** COMPLETE THE FOLLOWING **
A) List every battery brand and every battery size named in the RCR123A battery thread.
B) In the RCR123A battery thread, which light came with the Tenergy 18650 battery and charger?
C) Carry the RCR123A battery thread forward from its final sentence.

** GIVEN PASSAGE **
++++++

# Good, better, best RCR123A batteries and charger for soon to own Quark Mini 123



## FloridaGuy (Jun 14, 2010)

I'm now ready to order a QMini123 and from the other threads it appears that I can use rechargeables in it. Correct me if I'm wrong.

I've been reasonably happy with the Tenergy 18650 battery and charger that I came with my ZLH60 and I agree that it is nice to be able to just recharge and light up the world without having to throw anything away. The Tenergy batteries don't seem to be rated high like the AW batteries that I keep hearing accolades about but they seem to get the job done.

I would like to see a discussion about what is considered the good, better and best RCR123A batteries and chargers. Maybe the opinions will apply across the other Lithium based batteries as well. Do they? While all of us would always prefer the best, the best doesn't always offer the best value. Please help the uninitiated among us understand what it is the separates the good from the best and where it is worth paying for the premium stuff.

++++++

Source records
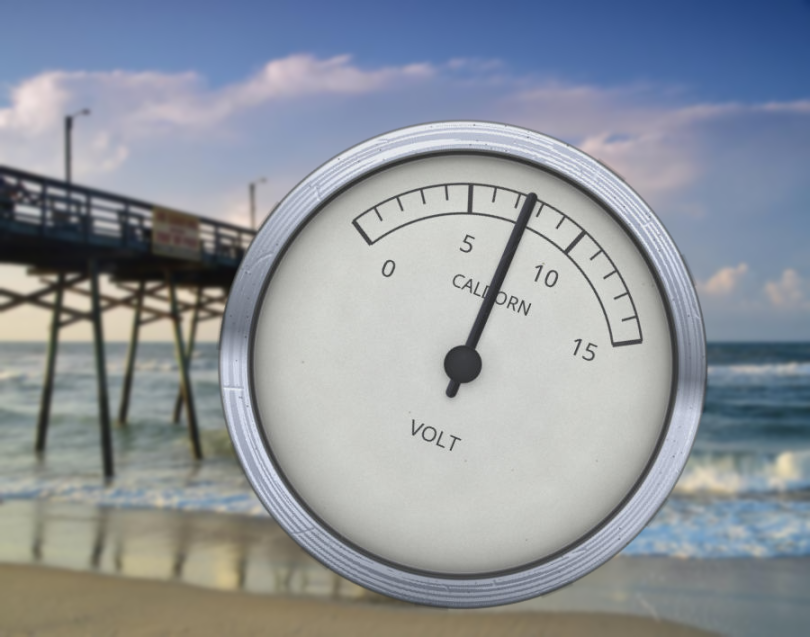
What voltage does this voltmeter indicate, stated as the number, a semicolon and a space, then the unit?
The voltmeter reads 7.5; V
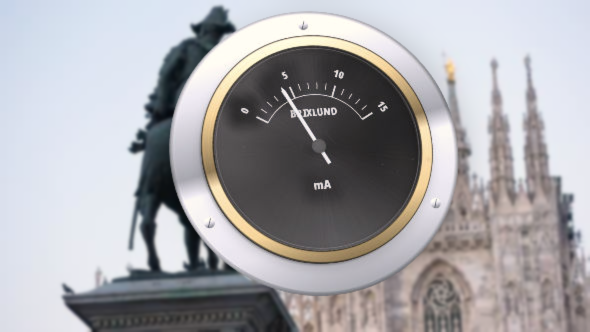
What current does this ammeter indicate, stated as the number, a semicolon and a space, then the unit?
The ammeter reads 4; mA
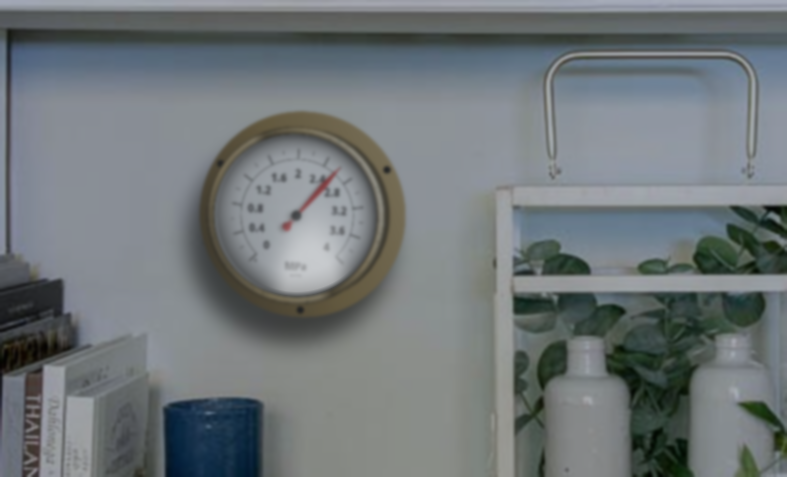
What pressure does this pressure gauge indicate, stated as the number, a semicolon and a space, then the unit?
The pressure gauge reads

++++++

** ACTIVITY ANSWERS **
A)
- RCR123A (battery size)
- 18650 (battery size)
- Tenergy (battery brand)
- AW (battery brand)

B) The ZLH60.

C)
Thanks


----------



## matrixshaman (Jun 14, 2010)

I like the Ultrafire WF-138 charger as it does both 3.0 and 3.6 volt RCR123's and always seems to quit at the right voltage. Not everyone has perfect luck with this model but mine is GTG. Also there is one ~$5 charger from DX that is a single cell charger and will do RCR123's as well as several other sizes. Despite it's low price it has turned out to be one of my most reliable chargers. 

Batteries AW or AW or well AW - Red label or Black label to make it simple. They are my favorite. Next choice are the blue label Ultrafires but things can get sticky if they are unprotected - some are and some aren't. Some are too large so if you want to keep it easy go with AW. Good choice on the Quark Mini also - one of my favorites. :thumbsup:


----------



## tolkaze (Jun 14, 2010)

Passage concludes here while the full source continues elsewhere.